BUDAPEST (Reuters) – Hungary’s economic contraction this year is likely to be deeper than the government’s projection last month for 3% and the current budget deficit goal of 3% per GDP is “not carved in stone”, Finance Minister Mihaly Varga told Reuters on Friday.
Varga said the government will revise its GDP and deficit projections at the end of April as the coronavirus pandemic is taking a bigger than expected economic toll on the Central European country.
“Our estimate for 3% recession was made in the second half of March and was based on the assumption that we can start coming out of the epidemic in the second quarter,” Varga said in an interview.
“We are analyzing the situation now, but the figure is likely to be weaker (than minus 3%).”
Referring to online data from over 202,000 cash machines in the retail sector, he said that in the past seven days sales volumes were at only 54% of the level for the same period a year ago, showing tax revenues will be substantially lower as well.
“If the economy was able to return (to normal) at the end of May or by June, then the recession would be 3% but we can see that this will be slower,” he added. Hungary’s economy grew by 4.9% last year.
Varga said he did not expect any measurable revenues from the tourism sector this year. He said the biggest short-term risk to the economy was how exports can restart given shipment difficulties and border closures.
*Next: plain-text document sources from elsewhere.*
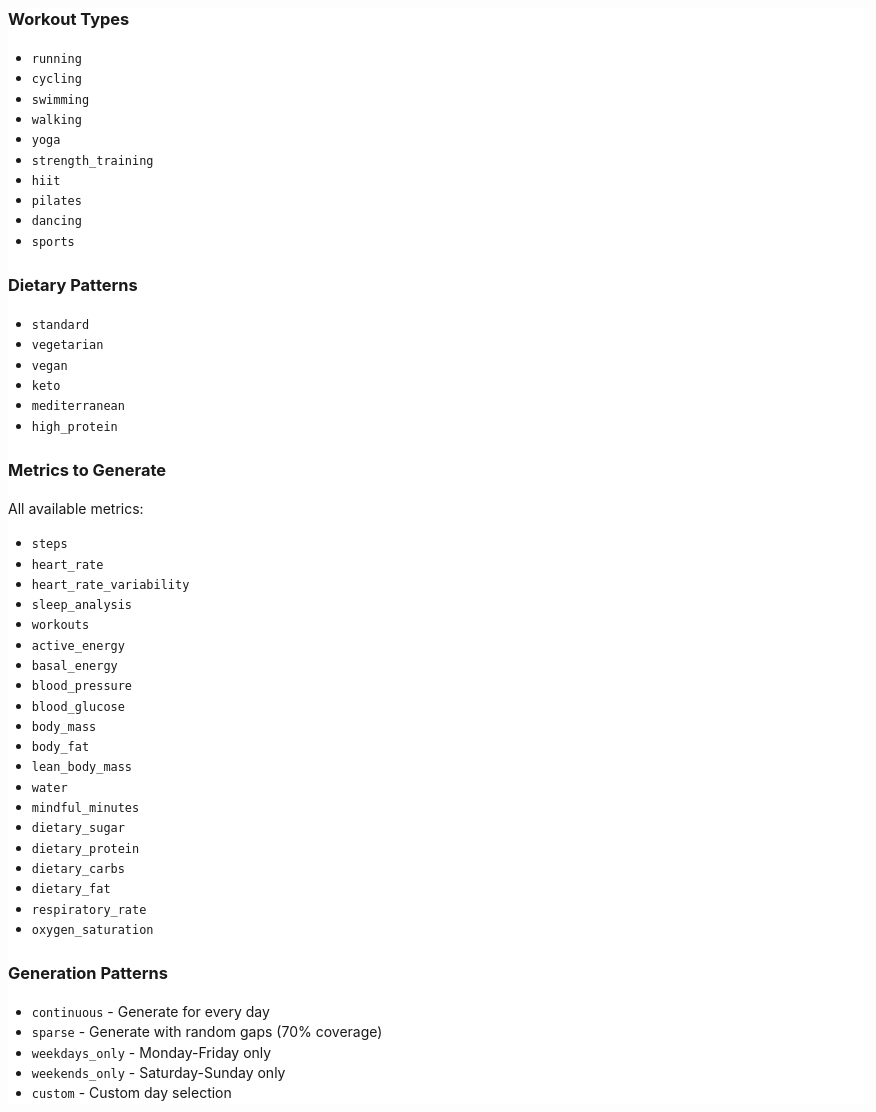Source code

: ### Workout Types

- `running`
- `cycling`
- `swimming`
- `walking`
- `yoga`
- `strength_training`
- `hiit`
- `pilates`
- `dancing`
- `sports`

### Dietary Patterns

- `standard`
- `vegetarian`
- `vegan`
- `keto`
- `mediterranean`
- `high_protein`

### Metrics to Generate

All available metrics:
- `steps`
- `heart_rate`
- `heart_rate_variability`
- `sleep_analysis`
- `workouts`
- `active_energy`
- `basal_energy`
- `blood_pressure`
- `blood_glucose`
- `body_mass`
- `body_fat`
- `lean_body_mass`
- `water`
- `mindful_minutes`
- `dietary_sugar`
- `dietary_protein`
- `dietary_carbs`
- `dietary_fat`
- `respiratory_rate`
- `oxygen_saturation`

### Generation Patterns

- `continuous` - Generate for every day
- `sparse` - Generate with random gaps (70% coverage)
- `weekdays_only` - Monday-Friday only
- `weekends_only` - Saturday-Sunday only
- `custom` - Custom day selection

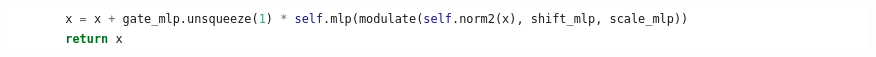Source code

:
 ```python
        x = x + gate_mlp.unsqueeze(1) * self.mlp(modulate(self.norm2(x), shift_mlp, scale_mlp))
        return x
```
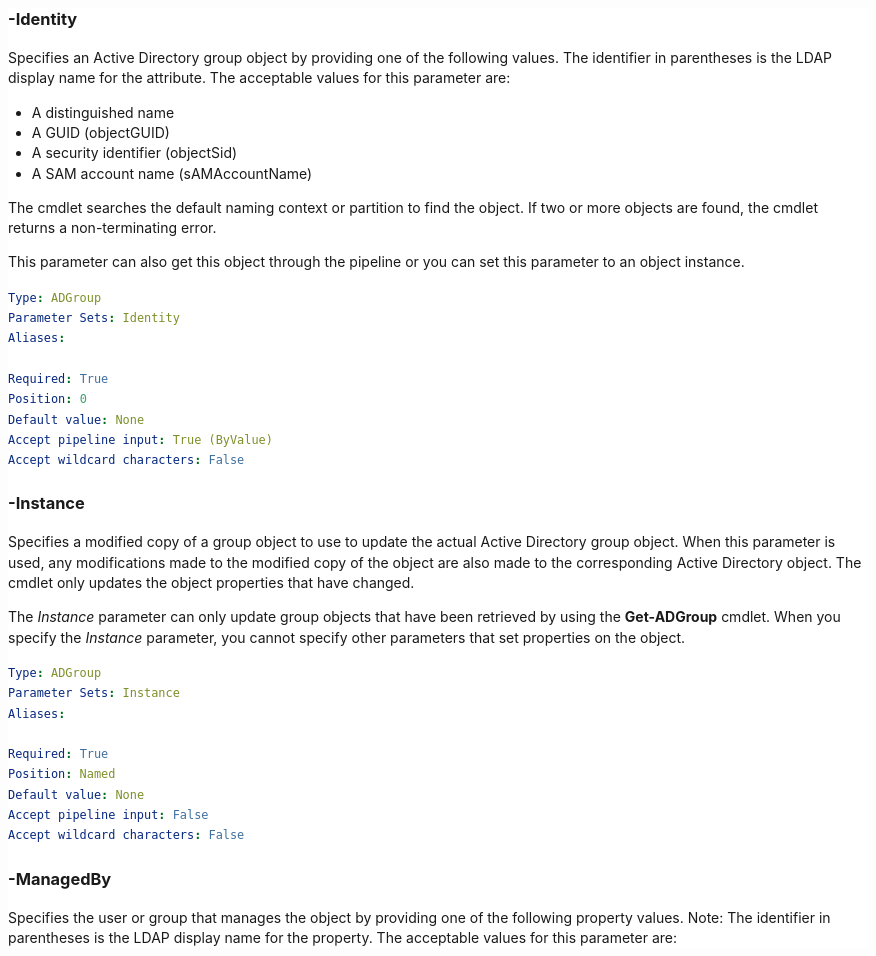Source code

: ### -Identity
Specifies an Active Directory group object by providing one of the following values.
The identifier in parentheses is the LDAP display name for the attribute.
The acceptable values for this parameter are:

- A distinguished name
- A GUID (objectGUID)
- A security identifier (objectSid)
- A SAM account name (sAMAccountName)

The cmdlet searches the default naming context or partition to find the object.
If two or more objects are found, the cmdlet returns a non-terminating error.

This parameter can also get this object through the pipeline or you can set this parameter to an object instance.

```yaml
Type: ADGroup
Parameter Sets: Identity
Aliases:

Required: True
Position: 0
Default value: None
Accept pipeline input: True (ByValue)
Accept wildcard characters: False
```

### -Instance
Specifies a modified copy of a group object to use to update the actual Active Directory group object.
When this parameter is used, any modifications made to the modified copy of the object are also made to the corresponding Active Directory object.
The cmdlet only updates the object properties that have changed.

The *Instance* parameter can only update group objects that have been retrieved by using the **Get-ADGroup** cmdlet.
When you specify the *Instance* parameter, you cannot specify other parameters that set properties on the object.

```yaml
Type: ADGroup
Parameter Sets: Instance
Aliases:

Required: True
Position: Named
Default value: None
Accept pipeline input: False
Accept wildcard characters: False
```

### -ManagedBy
Specifies the user or group that manages the object by providing one of the following property values.
Note: The identifier in parentheses is the LDAP display name for the property.
The acceptable values for this parameter are:
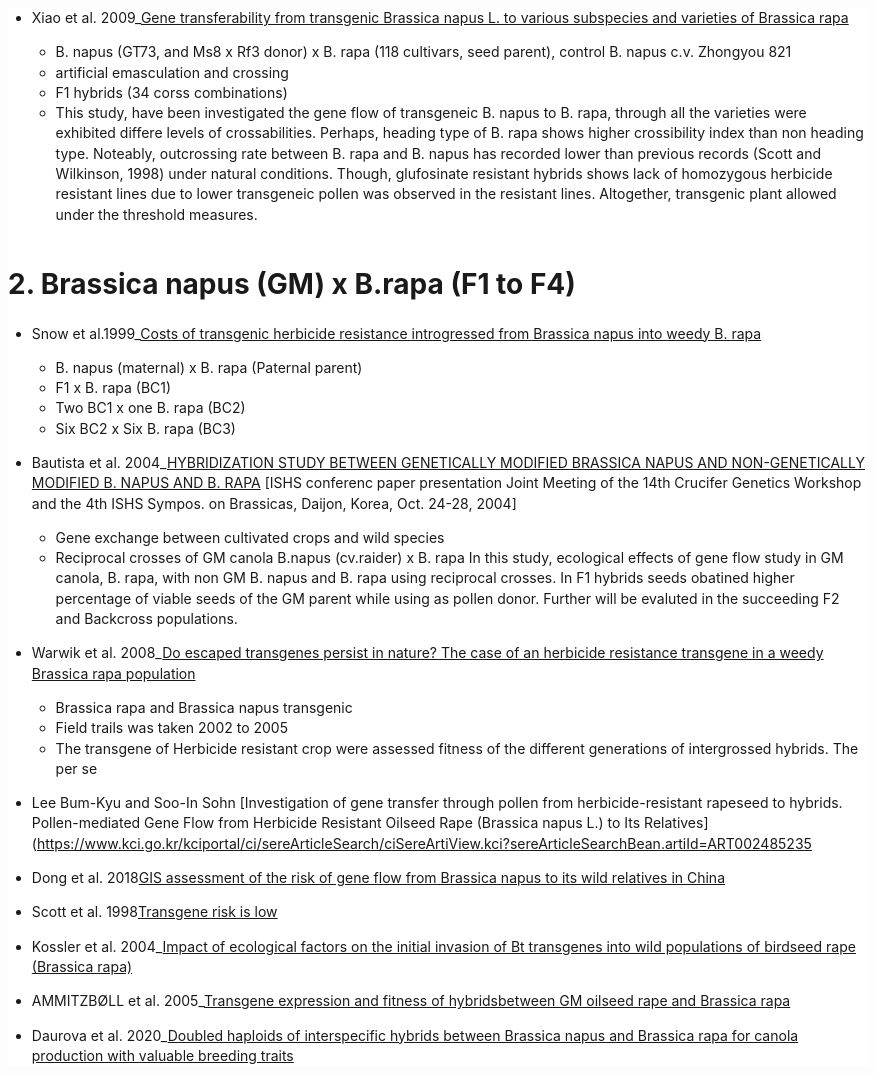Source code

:  * Xiao et al. 2009_[Gene transferability from transgenic Brassica napus L. to various subspecies and varieties of Brassica rapa](https://link.springer.com/article/10.1007%2Fs11248-009-9261-4)
  
    - B. napus (GT73, and Ms8 x Rf3 donor) x B. rapa (118 cultivars, seed parent), control B. napus c.v. Zhongyou 821
    - artificial emasculation and crossing
    - F1 hybrids (34 corss combinations)
     - This study, have been investigated the gene flow of transgeneic B. napus to B. rapa, through all the varieties were exhibited differe levels of crossabilities. Perhaps, heading type of B. rapa shows higher crossibility index than non heading type. Noteably, outcrossing rate between B. rapa and B. napus has recorded lower than previous records (Scott and Wilkinson, 1998) under natural conditions. Though, glufosinate resistant hybrids shows lack of homozygous herbicide resistant lines due to lower transgeneic pollen was observed in the resistant lines. Altogether, transgenic plant allowed under the threshold measures. 

# 2. Brassica napus (GM) x B.rapa (F1 to F4)

* Snow et al.1999_[Costs of transgenic herbicide resistance introgressed from Brassica napus into weedy B. rapa](https://onlinelibrary.wiley.com/doi/full/10.1046/j.1365-294x.1999.00596.x)
  - B. napus (maternal) x B. rapa (Paternal parent)
  - F1 x B. rapa (BC1)
  - Two BC1 x one B. rapa (BC2)
  - Six BC2 x Six B. rapa (BC3)

* Bautista et al. 2004_[HYBRIDIZATION STUDY BETWEEN GENETICALLY MODIFIED BRASSICA NAPUS AND NON-GENETICALLY MODIFIED B. NAPUS AND B. RAPA](https://cfpub.epa.gov/si/si_public_record_report.cfm?Lab=NHEERL&dirEntryId=89276) [ISHS conferenc paper presentation Joint Meeting of the 14th Crucifer Genetics Workshop and the 4th ISHS Sympos. on Brassicas, Daijon, Korea, Oct. 24-28, 2004]
  - Gene exchange between cultivated crops and wild species
  - Reciprocal crosses of GM canola B.napus (cv.raider) x B. rapa
  In this study, ecological effects of gene flow study in GM canola, B. rapa, with non GM B. napus and B. rapa using reciprocal crosses. In F1 hybrids seeds obatined higher percentage of viable seeds of the GM parent while using as pollen donor. Further will be evaluted in the succeeding F2 and Backcross populations.
  
 

* Warwik et al. 2008_[Do escaped transgenes persist in nature? The case of an herbicide resistance transgene in a weedy Brassica rapa population](https://onlinelibrary.wiley.com/doi/10.1111/j.1365-294X.2007.03567.x)

     - Brassica rapa and Brassica napus transgenic
     - Field trails was taken 2002 to 2005
     - The transgene of Herbicide resistant crop were assessed fitness of the different generations of intergrossed hybrids. The per se

* Lee Bum-Kyu and Soo-In Sohn [Investigation of gene transfer through pollen from herbicide-resistant rapeseed to hybrids. Pollen-mediated Gene Flow from Herbicide Resistant Oilseed Rape (Brassica napus L.) to Its Relatives](https://www.kci.go.kr/kciportal/ci/sereArticleSearch/ciSereArtiView.kci?sereArticleSearchBean.artiId=ART002485235

* Dong et al. 2018[GIS assessment of the risk of gene flow from Brassica napus to its wild relatives in China](https://link.springer.com/article/10.1007/s10661-018-6753-9#Abs1)
* Scott et al. 1998[Transgene risk is low](https://www.nature.com/articles/30642)
* Kossler et al. 2004_[Impact of ecological factors on the initial invasion of Bt transgenes into wild populations of birdseed rape (Brassica rapa)](https://link.springer.com/content/pdf/10.1007/s00122-004-1696-7.pdf)
* AMMITZBØLL et al. 2005_[Transgene expression and fitness of hybridsbetween GM oilseed rape and Brassica rapa](https://www.cambridge.org/core/services/aop-cambridge-core/content/view/87D8EB7C84B64D3792B9BCD97CFF2FB8/S1635792205000102a.pdf/transgene-expression-and-fitness-of-hybrids-between-gm-oilseed-rape-and-brassica-rapa.pdf)
* Daurova et al. 2020_[Doubled haploids of interspecific hybrids between Brassica napus and Brassica rapa for canola production with valuable breeding traits](https://www.ocl-journal.org/articles/ocl/pdf/2020/01/ocl200032.pdf)
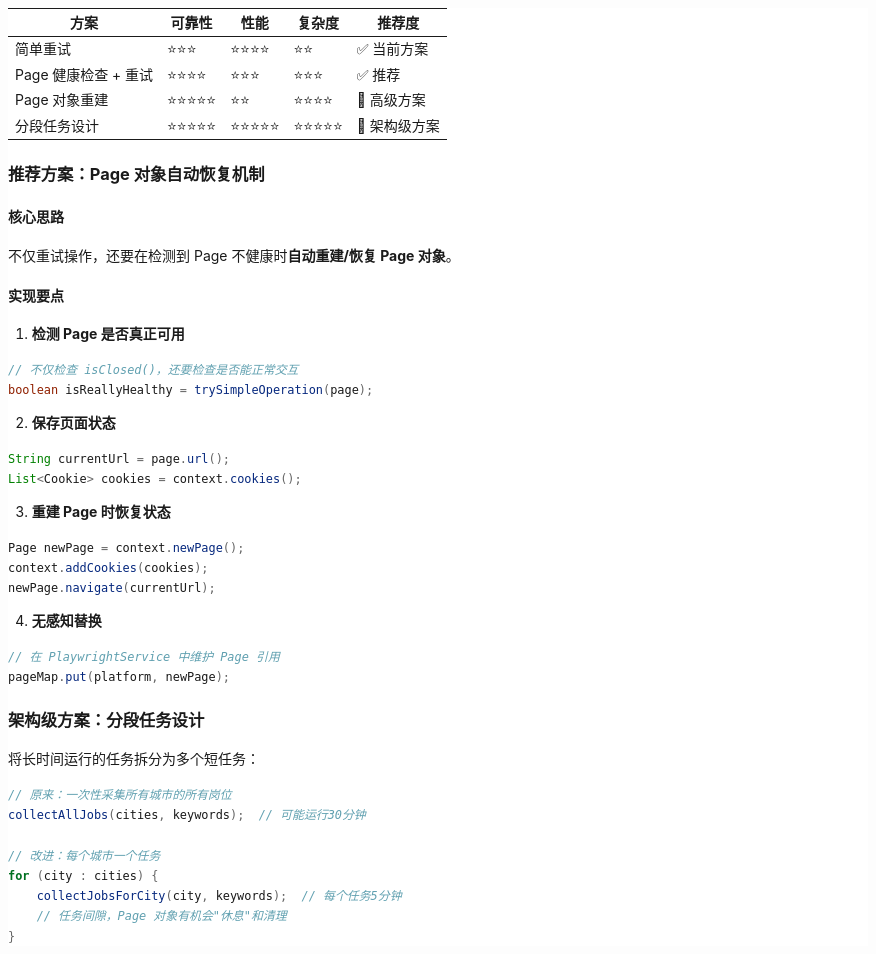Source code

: | 方案 | 可靠性 | 性能 | 复杂度 | 推荐度 |
|------|--------|------|--------|--------|
| 简单重试 | ⭐⭐⭐ | ⭐⭐⭐⭐ | ⭐⭐ | ✅ 当前方案 |
| Page 健康检查 + 重试 | ⭐⭐⭐⭐ | ⭐⭐⭐ | ⭐⭐⭐ | ✅ 推荐 |
| Page 对象重建 | ⭐⭐⭐⭐⭐ | ⭐⭐ | ⭐⭐⭐⭐ | 🔶 高级方案 |
| 分段任务设计 | ⭐⭐⭐⭐⭐ | ⭐⭐⭐⭐⭐ | ⭐⭐⭐⭐⭐ | 🔶 架构级方案 |

### 推荐方案：Page 对象自动恢复机制

#### 核心思路
不仅重试操作，还要在检测到 Page 不健康时**自动重建/恢复 Page 对象**。

#### 实现要点

1. **检测 Page 是否真正可用**
```java
// 不仅检查 isClosed()，还要检查是否能正常交互
boolean isReallyHealthy = trySimpleOperation(page);
```

2. **保存页面状态**
```java
String currentUrl = page.url();
List<Cookie> cookies = context.cookies();
```

3. **重建 Page 时恢复状态**
```java
Page newPage = context.newPage();
context.addCookies(cookies);
newPage.navigate(currentUrl);
```

4. **无感知替换**
```java
// 在 PlaywrightService 中维护 Page 引用
pageMap.put(platform, newPage);
```

### 架构级方案：分段任务设计

将长时间运行的任务拆分为多个短任务：

```java
// 原来：一次性采集所有城市的所有岗位
collectAllJobs(cities, keywords);  // 可能运行30分钟

// 改进：每个城市一个任务
for (city : cities) {
    collectJobsForCity(city, keywords);  // 每个任务5分钟
    // 任务间隙，Page 对象有机会"休息"和清理
}
```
“The question is which export products can actually make it from the pharma, auto and chemical sectors to our export markets, and whether demand can revive along with a build-up of supply,” Varga said.
He said the government wanted to keep the budget deficit below 3% of GDP but “it was not the end of the world” if it came in higher than that.
A Reuters poll of analysts this week found a consensus forecast for a budget deficit of 4.5% of GDP. When asked if this would be acceptable, Varga said:
“If the epidemic puts a brake on the economy for longer and the economy cannot restart, then I think yes.”
Varga also revealed the terms of a Chinese loan agreement which Hungary announced earlier on Friday to finance the construction of a rail link between Budapest and the Serbian capital Belgrade, saying the 20-year $1.855 billion loan carried an annual interest rate of 2.5% and an early repayment option.